### Source document
_ _ _ _ _
Civil and Environmental Engineering


Date of this Version



Published in Transportation Research Record 2672(32), Volume: 2672 issue: 32, page(s): 94-106


© National Academy of Sciences: Transportation Research Board 2018

Published by SAGE Publications. Used by permission.


The response time of Emergency Medical Services (EMS) to road accidents can be the difference between life and death. The California strategic highway safety plan highlight the need to improve the response time and recognizes that: 37% and 8% of the fatal crashes are 30 or more miles away from a trauma center in rural and urban areas respectively.

The paper seeks to: (1) demonstrate the viability of using spatial multi-criteria analysis in road safety management, and (2) provide a good scientific justification in selecting optimal counties for EMS posts. The goal is to propose areas that are close to probable fatality points in order to achieve a maximum response time of 10 minutes (i.e., 3 minutes below the national average).

This paper adopted a multi-criteria analysis using the weighted linear combination method on raster data of various impact factors. The land selection criteria were: (1) close to probable road fatality locations, (2) far from existing trauma centers, (3) close to existing rest stop areas, and (4) not on protected lands or bodies of water.
_ _ _ _ _
### Given records
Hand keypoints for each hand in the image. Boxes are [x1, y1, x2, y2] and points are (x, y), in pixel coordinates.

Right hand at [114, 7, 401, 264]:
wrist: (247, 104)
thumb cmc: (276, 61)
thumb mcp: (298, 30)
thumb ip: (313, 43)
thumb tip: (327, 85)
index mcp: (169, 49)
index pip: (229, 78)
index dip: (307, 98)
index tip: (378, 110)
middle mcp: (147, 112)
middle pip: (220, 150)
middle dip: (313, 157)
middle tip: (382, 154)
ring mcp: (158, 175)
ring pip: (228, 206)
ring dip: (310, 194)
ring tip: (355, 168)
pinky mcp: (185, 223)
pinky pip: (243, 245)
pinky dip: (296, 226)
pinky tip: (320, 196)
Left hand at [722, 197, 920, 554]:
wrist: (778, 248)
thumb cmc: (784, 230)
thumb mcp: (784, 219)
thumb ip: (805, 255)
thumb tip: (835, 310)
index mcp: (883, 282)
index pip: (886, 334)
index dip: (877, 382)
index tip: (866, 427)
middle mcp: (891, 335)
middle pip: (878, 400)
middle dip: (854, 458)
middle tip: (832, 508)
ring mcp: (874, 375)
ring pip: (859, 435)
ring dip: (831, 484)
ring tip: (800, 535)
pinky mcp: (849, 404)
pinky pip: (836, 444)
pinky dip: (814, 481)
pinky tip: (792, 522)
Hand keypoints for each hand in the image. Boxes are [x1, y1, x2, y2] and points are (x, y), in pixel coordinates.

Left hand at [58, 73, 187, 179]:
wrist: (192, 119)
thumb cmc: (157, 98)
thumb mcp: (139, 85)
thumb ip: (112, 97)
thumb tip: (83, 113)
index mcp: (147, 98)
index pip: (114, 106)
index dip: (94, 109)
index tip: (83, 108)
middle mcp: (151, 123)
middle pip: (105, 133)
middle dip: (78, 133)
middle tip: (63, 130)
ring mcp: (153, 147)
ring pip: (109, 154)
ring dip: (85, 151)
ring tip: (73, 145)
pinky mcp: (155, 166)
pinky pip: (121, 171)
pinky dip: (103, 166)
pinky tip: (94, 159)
_ _ _ _ _
### Task list
A - List the land selection criteria stated in the EMS text.
B - Decide whether each statement agrees with the EMS text, answering yes or no and quoting the words that settle it. (i) The goal is a maximum response time of 10 minutes. (ii) The 37% figure refers to fatal crashes in urban areas. (iii) The multi-criteria analysis was applied to vector data.
C - Extract the passage of the EMS text that begins at the words "This paper adopted" and ends after the words "bodies of water.".
The lines come from a separate source and have no connection to the EMS text.

### Responses in order
A -
Close to probable road fatality locations
Far from existing trauma centers
Close to existing rest stop areas
Not on protected lands or bodies of water

B -
(i) Yes: "to achieve a maximum response time of 10 minutes"
(ii) No: "37% and 8% of the fatal crashes are 30 or more miles away from a trauma center in rural and urban areas respectively"
(iii) No: "using the weighted linear combination method on raster data of various impact factors"

C -
This paper adopted a multi-criteria analysis using the weighted linear combination method on raster data of various impact factors. The land selection criteria were: (1) close to probable road fatality locations, (2) far from existing trauma centers, (3) close to existing rest stop areas, and (4) not on protected lands or bodies of water.